* What you should do *
Copy exactly the lines of the records below, and only those lines, beginning with the line that contains "- cell phone [561,398,628,428]" and ending with the line that contains "decorative bowl [304,387,377,433]".

* Available data *
------------------------------------------------------------
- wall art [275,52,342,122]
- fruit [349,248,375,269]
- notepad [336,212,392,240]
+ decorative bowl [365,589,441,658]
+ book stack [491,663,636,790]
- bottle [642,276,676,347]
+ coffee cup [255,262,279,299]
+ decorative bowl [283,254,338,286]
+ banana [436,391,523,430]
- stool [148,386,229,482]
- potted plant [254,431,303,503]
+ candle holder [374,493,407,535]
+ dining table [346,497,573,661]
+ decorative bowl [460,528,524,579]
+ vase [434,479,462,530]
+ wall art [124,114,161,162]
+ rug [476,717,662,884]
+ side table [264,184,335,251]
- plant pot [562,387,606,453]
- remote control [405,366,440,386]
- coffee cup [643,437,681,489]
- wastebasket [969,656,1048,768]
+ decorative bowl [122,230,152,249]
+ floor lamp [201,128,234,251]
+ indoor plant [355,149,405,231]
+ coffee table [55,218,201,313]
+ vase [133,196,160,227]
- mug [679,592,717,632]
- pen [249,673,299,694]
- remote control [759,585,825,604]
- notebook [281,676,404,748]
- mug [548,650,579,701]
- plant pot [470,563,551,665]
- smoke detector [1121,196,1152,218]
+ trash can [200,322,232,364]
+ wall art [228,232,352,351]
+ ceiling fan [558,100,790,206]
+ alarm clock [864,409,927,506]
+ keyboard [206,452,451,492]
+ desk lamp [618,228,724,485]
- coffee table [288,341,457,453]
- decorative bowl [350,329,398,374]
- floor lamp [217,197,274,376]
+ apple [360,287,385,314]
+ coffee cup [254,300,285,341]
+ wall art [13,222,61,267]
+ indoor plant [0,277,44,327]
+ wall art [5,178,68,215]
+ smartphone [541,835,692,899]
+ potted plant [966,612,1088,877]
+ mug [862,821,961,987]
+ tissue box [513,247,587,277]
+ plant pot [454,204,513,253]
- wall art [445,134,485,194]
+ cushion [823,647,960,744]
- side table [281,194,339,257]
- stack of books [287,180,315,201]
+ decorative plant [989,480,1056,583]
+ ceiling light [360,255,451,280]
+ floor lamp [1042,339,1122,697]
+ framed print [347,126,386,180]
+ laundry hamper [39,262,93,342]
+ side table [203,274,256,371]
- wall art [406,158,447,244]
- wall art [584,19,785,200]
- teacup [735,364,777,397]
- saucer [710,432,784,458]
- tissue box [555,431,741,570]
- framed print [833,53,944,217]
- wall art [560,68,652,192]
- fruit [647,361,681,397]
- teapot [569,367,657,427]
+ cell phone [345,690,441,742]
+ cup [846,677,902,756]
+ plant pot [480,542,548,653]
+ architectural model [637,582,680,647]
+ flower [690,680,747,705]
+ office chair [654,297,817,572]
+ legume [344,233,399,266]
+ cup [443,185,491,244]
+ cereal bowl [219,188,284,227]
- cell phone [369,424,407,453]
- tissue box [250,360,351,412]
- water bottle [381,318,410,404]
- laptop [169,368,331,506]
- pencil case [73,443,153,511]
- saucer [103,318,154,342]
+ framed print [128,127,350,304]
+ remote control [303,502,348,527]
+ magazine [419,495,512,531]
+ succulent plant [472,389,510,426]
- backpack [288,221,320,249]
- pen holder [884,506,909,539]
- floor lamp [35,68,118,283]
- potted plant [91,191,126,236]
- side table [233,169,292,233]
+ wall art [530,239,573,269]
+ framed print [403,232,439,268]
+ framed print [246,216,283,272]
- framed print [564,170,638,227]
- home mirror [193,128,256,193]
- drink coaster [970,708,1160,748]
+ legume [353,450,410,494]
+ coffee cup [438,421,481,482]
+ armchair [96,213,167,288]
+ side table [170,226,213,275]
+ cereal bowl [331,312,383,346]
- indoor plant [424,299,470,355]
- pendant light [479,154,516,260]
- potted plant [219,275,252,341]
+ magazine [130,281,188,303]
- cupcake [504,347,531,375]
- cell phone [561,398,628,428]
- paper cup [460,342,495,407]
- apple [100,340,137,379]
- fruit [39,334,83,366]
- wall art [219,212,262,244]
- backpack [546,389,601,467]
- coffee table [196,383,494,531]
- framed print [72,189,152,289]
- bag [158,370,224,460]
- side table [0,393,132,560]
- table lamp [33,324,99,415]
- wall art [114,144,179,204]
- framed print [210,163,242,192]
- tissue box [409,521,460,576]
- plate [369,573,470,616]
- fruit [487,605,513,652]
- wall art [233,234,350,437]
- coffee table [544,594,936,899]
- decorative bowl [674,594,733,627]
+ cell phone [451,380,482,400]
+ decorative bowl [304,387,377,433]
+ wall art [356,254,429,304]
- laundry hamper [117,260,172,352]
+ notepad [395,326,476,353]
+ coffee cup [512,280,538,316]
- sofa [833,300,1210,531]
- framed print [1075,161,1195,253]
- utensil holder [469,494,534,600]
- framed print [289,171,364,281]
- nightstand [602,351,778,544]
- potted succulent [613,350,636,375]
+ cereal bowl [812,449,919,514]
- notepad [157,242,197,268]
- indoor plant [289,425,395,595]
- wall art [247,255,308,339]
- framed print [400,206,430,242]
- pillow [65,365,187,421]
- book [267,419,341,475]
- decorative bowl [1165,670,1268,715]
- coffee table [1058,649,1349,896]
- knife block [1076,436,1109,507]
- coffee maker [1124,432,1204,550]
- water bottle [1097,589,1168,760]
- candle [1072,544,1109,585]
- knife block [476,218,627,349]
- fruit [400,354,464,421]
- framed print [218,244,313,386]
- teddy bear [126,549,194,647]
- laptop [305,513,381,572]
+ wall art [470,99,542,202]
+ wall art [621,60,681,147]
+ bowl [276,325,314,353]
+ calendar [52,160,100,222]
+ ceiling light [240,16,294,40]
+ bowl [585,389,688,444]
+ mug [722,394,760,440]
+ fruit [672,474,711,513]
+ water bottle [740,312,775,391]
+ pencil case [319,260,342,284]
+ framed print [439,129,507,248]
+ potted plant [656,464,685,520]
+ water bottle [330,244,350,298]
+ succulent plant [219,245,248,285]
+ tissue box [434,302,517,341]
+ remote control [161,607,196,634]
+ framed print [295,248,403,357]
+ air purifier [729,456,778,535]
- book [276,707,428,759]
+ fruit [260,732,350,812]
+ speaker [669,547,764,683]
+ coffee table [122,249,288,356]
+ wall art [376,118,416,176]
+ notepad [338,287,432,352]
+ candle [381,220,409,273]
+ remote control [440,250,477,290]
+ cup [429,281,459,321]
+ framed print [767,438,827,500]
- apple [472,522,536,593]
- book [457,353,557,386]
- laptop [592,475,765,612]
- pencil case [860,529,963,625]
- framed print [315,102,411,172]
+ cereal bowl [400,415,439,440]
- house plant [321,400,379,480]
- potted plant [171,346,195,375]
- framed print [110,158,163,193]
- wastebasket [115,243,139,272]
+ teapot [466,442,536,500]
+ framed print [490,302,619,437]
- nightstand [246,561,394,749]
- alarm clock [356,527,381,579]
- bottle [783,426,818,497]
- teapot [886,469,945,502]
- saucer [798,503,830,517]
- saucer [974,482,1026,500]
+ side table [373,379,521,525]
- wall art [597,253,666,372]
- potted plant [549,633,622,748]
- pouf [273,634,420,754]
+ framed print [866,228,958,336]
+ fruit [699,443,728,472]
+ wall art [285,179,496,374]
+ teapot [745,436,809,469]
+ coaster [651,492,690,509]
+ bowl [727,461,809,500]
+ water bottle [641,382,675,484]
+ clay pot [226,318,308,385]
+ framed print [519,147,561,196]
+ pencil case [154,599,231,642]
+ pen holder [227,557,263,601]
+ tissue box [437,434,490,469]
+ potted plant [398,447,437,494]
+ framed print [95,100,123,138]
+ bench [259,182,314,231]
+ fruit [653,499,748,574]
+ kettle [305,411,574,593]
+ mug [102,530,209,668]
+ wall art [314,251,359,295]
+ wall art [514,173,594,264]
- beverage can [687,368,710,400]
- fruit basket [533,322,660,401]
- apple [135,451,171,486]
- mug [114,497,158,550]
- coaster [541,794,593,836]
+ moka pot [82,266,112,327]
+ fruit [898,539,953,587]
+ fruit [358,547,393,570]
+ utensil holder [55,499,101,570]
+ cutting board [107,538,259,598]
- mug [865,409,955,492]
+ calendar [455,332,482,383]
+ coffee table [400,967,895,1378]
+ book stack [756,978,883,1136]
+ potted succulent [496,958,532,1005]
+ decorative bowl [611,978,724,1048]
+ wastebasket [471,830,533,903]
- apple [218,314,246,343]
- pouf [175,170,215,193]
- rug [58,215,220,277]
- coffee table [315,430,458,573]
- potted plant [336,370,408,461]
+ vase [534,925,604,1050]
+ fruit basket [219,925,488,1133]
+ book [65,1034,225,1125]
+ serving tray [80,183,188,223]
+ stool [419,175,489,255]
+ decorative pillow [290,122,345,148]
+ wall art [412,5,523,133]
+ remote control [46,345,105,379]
------------------------------------------------------------
* Written solution *
- cell phone [561,398,628,428]
- paper cup [460,342,495,407]
- apple [100,340,137,379]
- fruit [39,334,83,366]
- wall art [219,212,262,244]
- backpack [546,389,601,467]
- coffee table [196,383,494,531]
- framed print [72,189,152,289]
- bag [158,370,224,460]
- side table [0,393,132,560]
- table lamp [33,324,99,415]
- wall art [114,144,179,204]
- framed print [210,163,242,192]
- tissue box [409,521,460,576]
- plate [369,573,470,616]
- fruit [487,605,513,652]
- wall art [233,234,350,437]
- coffee table [544,594,936,899]
- decorative bowl [674,594,733,627]
+ cell phone [451,380,482,400]
+ decorative bowl [304,387,377,433]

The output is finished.